* _Required action_
No record may be omitted; give all of them again exactly.

---------- Task material ----------

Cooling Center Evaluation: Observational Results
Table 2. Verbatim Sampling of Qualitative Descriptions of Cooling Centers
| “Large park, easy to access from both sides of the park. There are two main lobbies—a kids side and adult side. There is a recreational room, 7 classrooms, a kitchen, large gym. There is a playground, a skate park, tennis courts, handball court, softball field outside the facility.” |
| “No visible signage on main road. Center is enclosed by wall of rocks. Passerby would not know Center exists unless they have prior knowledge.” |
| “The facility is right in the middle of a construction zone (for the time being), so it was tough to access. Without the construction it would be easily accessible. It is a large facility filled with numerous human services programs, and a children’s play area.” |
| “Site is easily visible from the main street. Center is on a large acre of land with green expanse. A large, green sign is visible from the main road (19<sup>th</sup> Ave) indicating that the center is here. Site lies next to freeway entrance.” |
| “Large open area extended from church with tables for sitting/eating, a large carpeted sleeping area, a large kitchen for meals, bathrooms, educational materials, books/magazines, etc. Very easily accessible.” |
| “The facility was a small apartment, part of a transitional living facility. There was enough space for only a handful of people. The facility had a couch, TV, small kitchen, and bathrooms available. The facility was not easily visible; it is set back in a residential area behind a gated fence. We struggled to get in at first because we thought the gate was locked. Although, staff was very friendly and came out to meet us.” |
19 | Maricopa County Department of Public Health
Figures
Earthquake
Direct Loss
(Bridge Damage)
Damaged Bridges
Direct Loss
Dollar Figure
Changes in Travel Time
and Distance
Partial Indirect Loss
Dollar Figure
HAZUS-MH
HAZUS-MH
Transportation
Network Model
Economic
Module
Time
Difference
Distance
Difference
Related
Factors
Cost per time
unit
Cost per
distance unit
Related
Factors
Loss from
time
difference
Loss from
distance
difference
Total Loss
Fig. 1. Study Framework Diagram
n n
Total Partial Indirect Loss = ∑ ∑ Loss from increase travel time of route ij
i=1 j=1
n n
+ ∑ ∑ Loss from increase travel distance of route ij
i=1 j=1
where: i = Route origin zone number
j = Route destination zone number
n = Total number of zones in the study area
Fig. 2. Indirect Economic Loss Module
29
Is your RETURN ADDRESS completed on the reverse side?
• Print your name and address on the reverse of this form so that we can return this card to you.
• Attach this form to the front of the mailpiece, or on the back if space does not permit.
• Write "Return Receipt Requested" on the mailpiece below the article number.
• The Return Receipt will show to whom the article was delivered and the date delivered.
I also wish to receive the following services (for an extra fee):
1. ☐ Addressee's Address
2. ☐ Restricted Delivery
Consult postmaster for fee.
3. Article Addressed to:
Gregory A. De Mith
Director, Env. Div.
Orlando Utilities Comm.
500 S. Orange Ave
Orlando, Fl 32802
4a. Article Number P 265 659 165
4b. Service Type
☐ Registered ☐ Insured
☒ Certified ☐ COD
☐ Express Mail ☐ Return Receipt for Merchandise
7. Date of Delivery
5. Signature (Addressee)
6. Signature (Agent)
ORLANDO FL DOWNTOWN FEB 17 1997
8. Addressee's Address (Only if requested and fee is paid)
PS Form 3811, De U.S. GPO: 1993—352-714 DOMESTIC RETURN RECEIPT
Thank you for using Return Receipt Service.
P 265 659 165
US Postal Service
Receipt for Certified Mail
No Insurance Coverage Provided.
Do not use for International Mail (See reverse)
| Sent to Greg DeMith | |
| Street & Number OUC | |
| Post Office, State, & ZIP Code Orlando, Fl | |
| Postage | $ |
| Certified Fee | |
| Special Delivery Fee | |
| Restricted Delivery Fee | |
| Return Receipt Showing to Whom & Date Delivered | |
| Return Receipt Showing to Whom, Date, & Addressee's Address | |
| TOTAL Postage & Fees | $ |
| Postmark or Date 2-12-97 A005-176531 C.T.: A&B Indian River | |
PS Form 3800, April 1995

----------

* _Output for this exercise_
Cooling Center Evaluation: Observational Results
Table 2. Verbatim Sampling of Qualitative Descriptions of Cooling Centers
| “Large park, easy to access from both sides of the park. There are two main lobbies—a kids side and adult side. There is a recreational room, 7 classrooms, a kitchen, large gym. There is a playground, a skate park, tennis courts, handball court, softball field outside the facility.” |
| “No visible signage on main road. Center is enclosed by wall of rocks. Passerby would not know Center exists unless they have prior knowledge.” |
| “The facility is right in the middle of a construction zone (for the time being), so it was tough to access. Without the construction it would be easily accessible. It is a large facility filled with numerous human services programs, and a children’s play area.” |
| “Site is easily visible from the main street. Center is on a large acre of land with green expanse. A large, green sign is visible from the main road (19<sup>th</sup> Ave) indicating that the center is here. Site lies next to freeway entrance.” |
| “Large open area extended from church with tables for sitting/eating, a large carpeted sleeping area, a large kitchen for meals, bathrooms, educational materials, books/magazines, etc. Very easily accessible.” |
| “The facility was a small apartment, part of a transitional living facility. There was enough space for only a handful of people. The facility had a couch, TV, small kitchen, and bathrooms available. The facility was not easily visible; it is set back in a residential area behind a gated fence. We struggled to get in at first because we thought the gate was locked. Although, staff was very friendly and came out to meet us.” |
19 | Maricopa County Department of Public Health
Figures
Earthquake
Direct Loss
(Bridge Damage)
Damaged Bridges
Direct Loss
Dollar Figure
Changes in Travel Time
and Distance
Partial Indirect Loss
Dollar Figure
HAZUS-MH
HAZUS-MH
Transportation
Network Model
Economic
Module
Time
Difference
Distance
Difference
Related
Factors
Cost per time
unit
Cost per
distance unit
Related
Factors
Loss from
time
difference
Loss from
distance
difference
Total Loss
Fig. 1. Study Framework Diagram
n n
Total Partial Indirect Loss = ∑ ∑ Loss from increase travel time of route ij
i=1 j=1
n n
+ ∑ ∑ Loss from increase travel distance of route ij
i=1 j=1
where: i = Route origin zone number
j = Route destination zone number
n = Total number of zones in the study area
Fig. 2. Indirect Economic Loss Module
29
Is your RETURN ADDRESS completed on the reverse side?
• Print your name and address on the reverse of this form so that we can return this card to you.
• Attach this form to the front of the mailpiece, or on the back if space does not permit.
• Write "Return Receipt Requested" on the mailpiece below the article number.
• The Return Receipt will show to whom the article was delivered and the date delivered.
I also wish to receive the following services (for an extra fee):
1. ☐ Addressee's Address
2. ☐ Restricted Delivery
Consult postmaster for fee.
3. Article Addressed to:
Gregory A. De Mith
Director, Env. Div.
Orlando Utilities Comm.
500 S. Orange Ave
Orlando, Fl 32802
4a. Article Number P 265 659 165
4b. Service Type
☐ Registered ☐ Insured
☒ Certified ☐ COD
☐ Express Mail ☐ Return Receipt for Merchandise
7. Date of Delivery
5. Signature (Addressee)
6. Signature (Agent)
ORLANDO FL DOWNTOWN FEB 17 1997
8. Addressee's Address (Only if requested and fee is paid)
PS Form 3811, De U.S. GPO: 1993—352-714 DOMESTIC RETURN RECEIPT
Thank you for using Return Receipt Service.
P 265 659 165
US Postal Service
Receipt for Certified Mail
No Insurance Coverage Provided.
Do not use for International Mail (See reverse)
| Sent to Greg DeMith | |
| Street & Number OUC | |
| Post Office, State, & ZIP Code Orlando, Fl | |
| Postage | $ |
| Certified Fee | |
| Special Delivery Fee | |
| Restricted Delivery Fee | |
| Return Receipt Showing to Whom & Date Delivered | |
| Return Receipt Showing to Whom, Date, & Addressee's Address | |
| TOTAL Postage & Fees | $ |
| Postmark or Date 2-12-97 A005-176531 C.T.: A&B Indian River | |
PS Form 3800, April 1995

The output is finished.